Además, los peores agujeros no se encontraban precisamente donde un hombre (o una mula) pudiera verlos. No señor, ni por asomo. Los chascapiernas se ocultaban siempre en bancales de maleza y hierba alta de apariencia inofensivos. La mula lo pisaba, se oía un chasquido seco como si se tronchara una rama y a continuación la pobre bestia caía al suelo con la boca abierta y los ojos entornados, rebuznando su agonía a los cielos. Hasta que acababas con su sufrimiento, claro está, y los animales de labranza eran muy preciados en Calla Bryn Sturgis, incluso los no encauzados.

Por consiguiente, le arreaba el cabestro a su hermana y araba con ella. No había razón para no hacerlo. Tia era una arrunada, por tanto servía para poco más. Era grande —los arrunados solían alcanzar una envergadura considerable— y se prestó a ello, que Jesús Hombre la bendiga. El Viejo Amigo le había tallado un árbol de Jesús al que llamaba «cruz y fijo», y Tia lo llevaba a todas partes. En aquellos momentos, la cruz se balanceaba de un lado otro, rebotando en la piel sudorosa de Tia mientras ella tiraba del arado mediante un arnés de piel sin curtir atado a los hombros.
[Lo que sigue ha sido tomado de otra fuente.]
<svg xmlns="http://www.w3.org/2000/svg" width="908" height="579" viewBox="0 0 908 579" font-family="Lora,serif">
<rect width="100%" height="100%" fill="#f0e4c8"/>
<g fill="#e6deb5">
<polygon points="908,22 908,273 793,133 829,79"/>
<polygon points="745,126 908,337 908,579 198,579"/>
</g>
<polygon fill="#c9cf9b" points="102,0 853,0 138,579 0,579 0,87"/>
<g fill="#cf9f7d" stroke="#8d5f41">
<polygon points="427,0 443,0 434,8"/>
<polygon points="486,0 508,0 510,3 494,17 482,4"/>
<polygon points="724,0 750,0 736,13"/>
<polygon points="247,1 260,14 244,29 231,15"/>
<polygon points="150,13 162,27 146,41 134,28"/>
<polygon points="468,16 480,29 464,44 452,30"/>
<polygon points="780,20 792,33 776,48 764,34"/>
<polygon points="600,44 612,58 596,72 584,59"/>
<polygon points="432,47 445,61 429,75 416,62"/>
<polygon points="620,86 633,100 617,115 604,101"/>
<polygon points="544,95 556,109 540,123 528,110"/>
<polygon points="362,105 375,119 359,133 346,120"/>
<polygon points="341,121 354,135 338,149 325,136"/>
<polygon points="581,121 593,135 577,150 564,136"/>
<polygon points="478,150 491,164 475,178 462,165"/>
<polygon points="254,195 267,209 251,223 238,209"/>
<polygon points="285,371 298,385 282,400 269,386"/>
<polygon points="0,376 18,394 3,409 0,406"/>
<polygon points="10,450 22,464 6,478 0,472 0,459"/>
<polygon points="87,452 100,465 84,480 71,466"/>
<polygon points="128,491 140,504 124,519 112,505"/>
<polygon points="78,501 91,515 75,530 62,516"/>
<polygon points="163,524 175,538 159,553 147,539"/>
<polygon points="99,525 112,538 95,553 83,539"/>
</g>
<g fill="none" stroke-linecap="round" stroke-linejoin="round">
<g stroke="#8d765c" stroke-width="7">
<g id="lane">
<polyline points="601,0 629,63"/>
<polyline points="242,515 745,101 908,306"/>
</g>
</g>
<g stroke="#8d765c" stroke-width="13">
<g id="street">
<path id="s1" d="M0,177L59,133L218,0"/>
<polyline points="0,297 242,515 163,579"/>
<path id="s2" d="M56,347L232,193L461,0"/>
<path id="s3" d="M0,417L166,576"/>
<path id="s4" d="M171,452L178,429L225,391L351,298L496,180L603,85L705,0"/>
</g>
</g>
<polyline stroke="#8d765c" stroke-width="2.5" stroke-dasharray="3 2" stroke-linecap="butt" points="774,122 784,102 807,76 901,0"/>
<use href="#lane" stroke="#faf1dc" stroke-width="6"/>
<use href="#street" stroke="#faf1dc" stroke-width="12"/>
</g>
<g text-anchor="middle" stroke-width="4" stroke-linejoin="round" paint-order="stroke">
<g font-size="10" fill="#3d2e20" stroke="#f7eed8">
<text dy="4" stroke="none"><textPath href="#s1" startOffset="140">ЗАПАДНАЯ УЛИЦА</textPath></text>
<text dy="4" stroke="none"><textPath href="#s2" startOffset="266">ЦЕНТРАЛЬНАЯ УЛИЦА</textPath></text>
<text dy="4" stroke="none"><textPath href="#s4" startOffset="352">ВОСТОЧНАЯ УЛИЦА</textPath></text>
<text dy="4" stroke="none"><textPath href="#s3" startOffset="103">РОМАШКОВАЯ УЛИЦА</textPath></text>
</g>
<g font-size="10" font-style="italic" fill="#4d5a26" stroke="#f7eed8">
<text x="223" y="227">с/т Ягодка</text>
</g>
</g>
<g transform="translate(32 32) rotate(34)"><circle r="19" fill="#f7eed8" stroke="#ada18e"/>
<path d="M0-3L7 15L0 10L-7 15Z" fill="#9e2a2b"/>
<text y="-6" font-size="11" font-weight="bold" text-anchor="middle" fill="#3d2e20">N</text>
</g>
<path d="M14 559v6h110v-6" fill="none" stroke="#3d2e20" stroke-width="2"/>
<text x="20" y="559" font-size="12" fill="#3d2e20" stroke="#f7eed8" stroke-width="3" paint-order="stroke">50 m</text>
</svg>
Tras ella, guiando el arado cogido a las estevas de resistente fustaferro y a su hermana mediante las correas del yugo, Tian gruñía, jalaba y empujaba cuando la hoja del arado se hundía y estaba a punto de quedar atorada. Estaban a finales de Tierra Llena, pero en Hijo de Puta hacía tanto calor como si estuvieran en pleno verano. El peto de Tia estaba oscuro, húmedo y se le pegaba a las largas y rollizas piernas. Cada vez que Tian volvía la cabeza para apartarse el cabello de los ojos, una lluvia de sudor salía disparada de la mata de pelo.

—¡Arre, mala bestia! —gritó—. Aquella piedra es una rompearados, ¿estás ciega?
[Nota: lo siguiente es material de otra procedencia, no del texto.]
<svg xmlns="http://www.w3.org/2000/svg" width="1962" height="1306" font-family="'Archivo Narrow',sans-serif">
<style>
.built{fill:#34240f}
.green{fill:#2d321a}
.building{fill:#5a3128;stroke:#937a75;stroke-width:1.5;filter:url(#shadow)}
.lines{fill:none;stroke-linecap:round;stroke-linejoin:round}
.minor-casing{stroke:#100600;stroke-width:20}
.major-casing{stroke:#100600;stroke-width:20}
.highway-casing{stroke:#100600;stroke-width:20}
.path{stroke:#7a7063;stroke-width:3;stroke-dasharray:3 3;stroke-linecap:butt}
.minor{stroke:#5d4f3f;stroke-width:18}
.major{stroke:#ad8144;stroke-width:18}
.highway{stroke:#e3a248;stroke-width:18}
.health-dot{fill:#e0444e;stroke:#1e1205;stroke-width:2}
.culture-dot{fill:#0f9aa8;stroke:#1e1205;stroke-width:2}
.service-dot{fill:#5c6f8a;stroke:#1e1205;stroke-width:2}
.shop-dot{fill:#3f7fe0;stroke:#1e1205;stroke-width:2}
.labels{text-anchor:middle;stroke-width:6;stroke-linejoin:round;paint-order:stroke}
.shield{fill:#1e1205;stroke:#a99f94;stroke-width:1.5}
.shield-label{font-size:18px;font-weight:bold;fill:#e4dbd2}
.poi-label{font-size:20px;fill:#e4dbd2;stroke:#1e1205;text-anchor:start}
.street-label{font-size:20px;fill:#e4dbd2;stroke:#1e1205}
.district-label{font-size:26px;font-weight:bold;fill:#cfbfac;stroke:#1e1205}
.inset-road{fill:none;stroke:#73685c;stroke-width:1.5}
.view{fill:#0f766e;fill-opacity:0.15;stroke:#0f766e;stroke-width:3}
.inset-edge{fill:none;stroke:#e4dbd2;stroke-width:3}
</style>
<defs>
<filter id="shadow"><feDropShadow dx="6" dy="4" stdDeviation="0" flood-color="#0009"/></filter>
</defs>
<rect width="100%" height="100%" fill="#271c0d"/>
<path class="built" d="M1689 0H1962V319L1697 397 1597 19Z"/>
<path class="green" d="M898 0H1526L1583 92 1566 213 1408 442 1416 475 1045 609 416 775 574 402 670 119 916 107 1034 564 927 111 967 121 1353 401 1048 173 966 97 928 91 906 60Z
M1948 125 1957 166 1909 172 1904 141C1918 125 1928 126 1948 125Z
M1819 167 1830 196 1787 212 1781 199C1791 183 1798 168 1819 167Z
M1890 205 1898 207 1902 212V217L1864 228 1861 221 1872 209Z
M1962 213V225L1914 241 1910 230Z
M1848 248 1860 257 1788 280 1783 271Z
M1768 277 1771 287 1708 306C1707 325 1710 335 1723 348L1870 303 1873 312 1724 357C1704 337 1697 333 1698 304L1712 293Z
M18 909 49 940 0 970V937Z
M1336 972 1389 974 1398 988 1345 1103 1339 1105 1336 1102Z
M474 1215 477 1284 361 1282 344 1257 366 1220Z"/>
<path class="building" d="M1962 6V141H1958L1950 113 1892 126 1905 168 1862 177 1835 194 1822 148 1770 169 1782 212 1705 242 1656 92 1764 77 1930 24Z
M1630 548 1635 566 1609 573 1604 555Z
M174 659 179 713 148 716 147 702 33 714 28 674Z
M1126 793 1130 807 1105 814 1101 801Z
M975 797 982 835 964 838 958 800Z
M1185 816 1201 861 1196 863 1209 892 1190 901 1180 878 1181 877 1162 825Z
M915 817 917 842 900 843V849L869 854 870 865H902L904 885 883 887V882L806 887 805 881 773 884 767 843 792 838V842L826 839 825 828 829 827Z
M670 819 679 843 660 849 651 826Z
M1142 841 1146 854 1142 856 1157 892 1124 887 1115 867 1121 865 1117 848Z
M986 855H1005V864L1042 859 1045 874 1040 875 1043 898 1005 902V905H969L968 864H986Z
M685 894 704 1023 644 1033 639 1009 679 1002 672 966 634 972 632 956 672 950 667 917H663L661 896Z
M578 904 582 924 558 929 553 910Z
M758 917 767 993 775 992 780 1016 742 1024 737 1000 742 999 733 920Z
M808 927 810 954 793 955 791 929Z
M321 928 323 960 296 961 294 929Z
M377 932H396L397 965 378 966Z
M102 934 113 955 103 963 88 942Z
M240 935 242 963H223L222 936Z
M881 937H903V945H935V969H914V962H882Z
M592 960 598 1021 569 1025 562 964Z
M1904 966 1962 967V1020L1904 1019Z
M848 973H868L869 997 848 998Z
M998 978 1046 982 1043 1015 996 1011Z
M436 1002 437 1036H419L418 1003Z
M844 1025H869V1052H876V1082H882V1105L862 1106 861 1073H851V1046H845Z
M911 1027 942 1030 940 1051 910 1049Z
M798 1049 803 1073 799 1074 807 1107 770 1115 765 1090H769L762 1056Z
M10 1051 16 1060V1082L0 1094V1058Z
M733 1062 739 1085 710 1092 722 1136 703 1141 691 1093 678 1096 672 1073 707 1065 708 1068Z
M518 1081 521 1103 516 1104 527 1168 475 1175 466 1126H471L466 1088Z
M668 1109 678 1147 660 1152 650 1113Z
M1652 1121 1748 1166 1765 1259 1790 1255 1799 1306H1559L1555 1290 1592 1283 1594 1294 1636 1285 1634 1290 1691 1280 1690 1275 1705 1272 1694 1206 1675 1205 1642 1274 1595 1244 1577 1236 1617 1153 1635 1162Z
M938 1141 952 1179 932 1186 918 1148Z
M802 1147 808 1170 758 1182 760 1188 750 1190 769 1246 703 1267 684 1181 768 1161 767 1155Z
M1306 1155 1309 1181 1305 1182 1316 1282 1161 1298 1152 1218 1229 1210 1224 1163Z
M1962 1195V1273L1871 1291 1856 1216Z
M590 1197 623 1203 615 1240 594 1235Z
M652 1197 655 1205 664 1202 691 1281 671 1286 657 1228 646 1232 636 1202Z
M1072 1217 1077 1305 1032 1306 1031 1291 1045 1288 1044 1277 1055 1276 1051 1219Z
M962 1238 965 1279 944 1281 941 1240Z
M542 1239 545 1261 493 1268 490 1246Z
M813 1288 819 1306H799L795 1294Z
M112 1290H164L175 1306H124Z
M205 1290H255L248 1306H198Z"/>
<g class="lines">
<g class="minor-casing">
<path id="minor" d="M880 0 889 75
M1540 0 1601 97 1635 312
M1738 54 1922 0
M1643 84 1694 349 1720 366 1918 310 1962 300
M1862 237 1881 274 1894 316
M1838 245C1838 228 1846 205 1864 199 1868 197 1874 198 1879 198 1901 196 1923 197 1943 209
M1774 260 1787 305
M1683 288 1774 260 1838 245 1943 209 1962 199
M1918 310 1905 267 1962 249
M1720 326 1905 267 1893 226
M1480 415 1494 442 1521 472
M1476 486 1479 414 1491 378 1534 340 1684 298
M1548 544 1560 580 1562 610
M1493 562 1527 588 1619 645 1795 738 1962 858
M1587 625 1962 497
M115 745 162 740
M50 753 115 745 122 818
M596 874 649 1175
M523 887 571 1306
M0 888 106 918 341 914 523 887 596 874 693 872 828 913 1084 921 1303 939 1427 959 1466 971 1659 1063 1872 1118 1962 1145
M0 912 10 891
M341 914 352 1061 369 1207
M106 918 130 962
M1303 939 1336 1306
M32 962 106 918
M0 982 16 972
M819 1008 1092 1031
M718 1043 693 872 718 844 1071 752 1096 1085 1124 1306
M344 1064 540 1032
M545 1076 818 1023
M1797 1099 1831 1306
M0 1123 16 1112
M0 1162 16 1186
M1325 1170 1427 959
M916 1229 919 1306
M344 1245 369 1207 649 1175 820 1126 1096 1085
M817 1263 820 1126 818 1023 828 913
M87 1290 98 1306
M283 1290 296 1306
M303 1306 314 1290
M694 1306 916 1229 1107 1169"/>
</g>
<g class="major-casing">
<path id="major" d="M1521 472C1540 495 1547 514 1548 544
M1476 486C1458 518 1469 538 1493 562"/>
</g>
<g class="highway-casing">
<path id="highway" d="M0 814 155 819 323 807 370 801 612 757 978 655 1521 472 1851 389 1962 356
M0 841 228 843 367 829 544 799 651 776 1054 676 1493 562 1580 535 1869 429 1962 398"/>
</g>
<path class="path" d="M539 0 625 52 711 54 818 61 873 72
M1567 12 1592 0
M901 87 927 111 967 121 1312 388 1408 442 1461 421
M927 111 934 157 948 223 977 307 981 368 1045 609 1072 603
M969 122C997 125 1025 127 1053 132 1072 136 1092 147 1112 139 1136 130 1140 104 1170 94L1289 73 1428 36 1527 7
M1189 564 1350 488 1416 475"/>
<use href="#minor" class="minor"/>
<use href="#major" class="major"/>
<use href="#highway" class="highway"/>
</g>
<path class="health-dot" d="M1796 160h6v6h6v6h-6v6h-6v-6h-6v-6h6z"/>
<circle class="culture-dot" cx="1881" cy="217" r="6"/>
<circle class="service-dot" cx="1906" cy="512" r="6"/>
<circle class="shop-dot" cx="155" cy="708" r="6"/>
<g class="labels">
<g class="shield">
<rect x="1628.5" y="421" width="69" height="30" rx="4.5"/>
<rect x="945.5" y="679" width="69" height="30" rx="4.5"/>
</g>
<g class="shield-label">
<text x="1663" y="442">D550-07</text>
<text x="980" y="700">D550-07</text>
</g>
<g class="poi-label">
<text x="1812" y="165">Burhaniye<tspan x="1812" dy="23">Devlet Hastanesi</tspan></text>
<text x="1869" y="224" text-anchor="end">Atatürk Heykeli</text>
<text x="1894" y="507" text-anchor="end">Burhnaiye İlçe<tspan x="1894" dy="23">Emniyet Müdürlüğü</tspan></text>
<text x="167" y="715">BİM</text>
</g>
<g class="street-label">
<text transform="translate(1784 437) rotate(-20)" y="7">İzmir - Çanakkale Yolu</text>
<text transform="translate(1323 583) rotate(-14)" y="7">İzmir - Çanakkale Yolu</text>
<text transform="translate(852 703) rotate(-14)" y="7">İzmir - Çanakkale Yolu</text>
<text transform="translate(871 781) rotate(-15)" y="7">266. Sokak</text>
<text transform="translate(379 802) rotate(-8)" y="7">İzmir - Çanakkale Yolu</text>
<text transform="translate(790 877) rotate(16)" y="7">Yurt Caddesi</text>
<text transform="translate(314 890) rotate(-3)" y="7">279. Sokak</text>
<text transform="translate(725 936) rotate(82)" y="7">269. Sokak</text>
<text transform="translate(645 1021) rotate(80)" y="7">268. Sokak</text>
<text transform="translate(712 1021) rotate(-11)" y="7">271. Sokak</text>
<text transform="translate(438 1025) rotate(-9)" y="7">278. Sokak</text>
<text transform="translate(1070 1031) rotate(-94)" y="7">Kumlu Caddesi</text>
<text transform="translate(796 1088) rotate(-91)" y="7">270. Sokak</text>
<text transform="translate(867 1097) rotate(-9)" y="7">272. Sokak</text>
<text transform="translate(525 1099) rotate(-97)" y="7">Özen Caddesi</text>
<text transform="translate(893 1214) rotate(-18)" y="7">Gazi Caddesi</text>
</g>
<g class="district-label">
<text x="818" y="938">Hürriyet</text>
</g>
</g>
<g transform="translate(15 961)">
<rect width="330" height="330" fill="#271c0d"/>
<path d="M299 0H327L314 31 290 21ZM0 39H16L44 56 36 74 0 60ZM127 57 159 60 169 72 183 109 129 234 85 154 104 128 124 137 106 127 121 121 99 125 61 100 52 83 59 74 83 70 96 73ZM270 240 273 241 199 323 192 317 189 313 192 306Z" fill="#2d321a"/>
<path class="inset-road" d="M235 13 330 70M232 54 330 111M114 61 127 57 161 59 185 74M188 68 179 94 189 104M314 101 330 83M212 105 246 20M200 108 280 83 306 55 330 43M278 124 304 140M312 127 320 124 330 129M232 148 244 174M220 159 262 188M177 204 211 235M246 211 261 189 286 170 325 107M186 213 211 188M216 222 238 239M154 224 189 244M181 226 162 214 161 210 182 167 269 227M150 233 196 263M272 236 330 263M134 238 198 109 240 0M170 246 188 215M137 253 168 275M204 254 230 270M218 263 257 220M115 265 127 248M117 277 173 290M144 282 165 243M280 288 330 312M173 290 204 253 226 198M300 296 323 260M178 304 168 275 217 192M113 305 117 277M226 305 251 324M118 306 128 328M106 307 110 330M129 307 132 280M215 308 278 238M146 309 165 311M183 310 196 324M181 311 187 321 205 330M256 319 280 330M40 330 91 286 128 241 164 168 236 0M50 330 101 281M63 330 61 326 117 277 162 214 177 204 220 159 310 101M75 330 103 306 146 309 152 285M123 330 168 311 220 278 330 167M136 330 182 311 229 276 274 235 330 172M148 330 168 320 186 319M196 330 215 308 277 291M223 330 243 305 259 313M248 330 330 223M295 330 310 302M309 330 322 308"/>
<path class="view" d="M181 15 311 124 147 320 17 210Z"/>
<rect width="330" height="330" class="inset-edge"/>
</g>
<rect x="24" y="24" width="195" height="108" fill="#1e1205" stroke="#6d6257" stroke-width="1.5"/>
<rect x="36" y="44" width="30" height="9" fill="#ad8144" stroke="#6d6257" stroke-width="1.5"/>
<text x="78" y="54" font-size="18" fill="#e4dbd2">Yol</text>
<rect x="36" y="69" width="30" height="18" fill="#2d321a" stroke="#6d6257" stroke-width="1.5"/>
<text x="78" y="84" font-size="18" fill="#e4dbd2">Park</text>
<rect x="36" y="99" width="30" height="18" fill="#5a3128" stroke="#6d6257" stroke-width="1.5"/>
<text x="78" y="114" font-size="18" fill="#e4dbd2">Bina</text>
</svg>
Ni ciega ni sorda, solo arrunada. Torció hacia la izquierda y jaló con fuerza. Tras ella, el empellón propulsó a Tian hacia delante con una sacudida del cuello y se raspó la pantorrilla contra otro pedrusco, uno que se le había pasado inadvertido y que el arado, de milagro, había esquivado. Al tiempo que sentía los primeros cálidos regueros de sangre correr pantorrilla abajo hasta el tobillo, se preguntó (y no era la primera vez) qué tipo de locura poseía a los Jaffords que siempre les hacía salir al campo. En lo más hondo de su corazón sabía que el madrigal no se cultivaría mejor que el porin, aunque la hierba del diablo se arraigaba muy bien; ea, si hubiera querido podría haber hecho que las ocho hectáreas florecieran de aquella mierda. Sin embargo, el truco era mantenerla lejos; siempre una de las primeras tareas en Tierra Nueva. Aquella…

El arado torció a la derecha y el nuevo empellón casi le desencajó los brazos a Tian.

—¡So! —exclamó Tian—. ¡Tranquila, muchacha! Si me los arrancas, a ver cómo me van a volver a crecer.